Data for this exercise
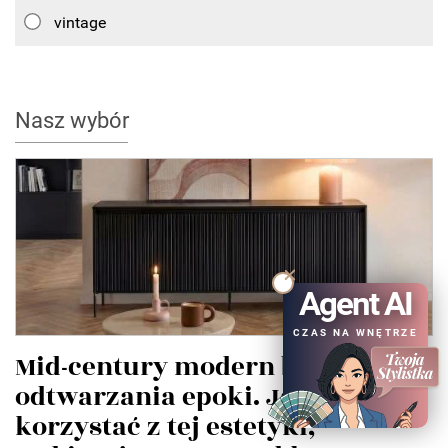
vintage
Nasz wybór
Agent AI
CZAS NA WNĘTRZE
Mid-century modern bez
odtwarzania epoki. Jak
korzystać z tej estetyki,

Task directions
Without including any images, output the data exactly as given.

Solution below
vintage
Nasz wybór
Agent AI
CZAS NA WNĘTRZE
Mid-century modern bez
odtwarzania epoki. Jak
korzystać z tej estetyki,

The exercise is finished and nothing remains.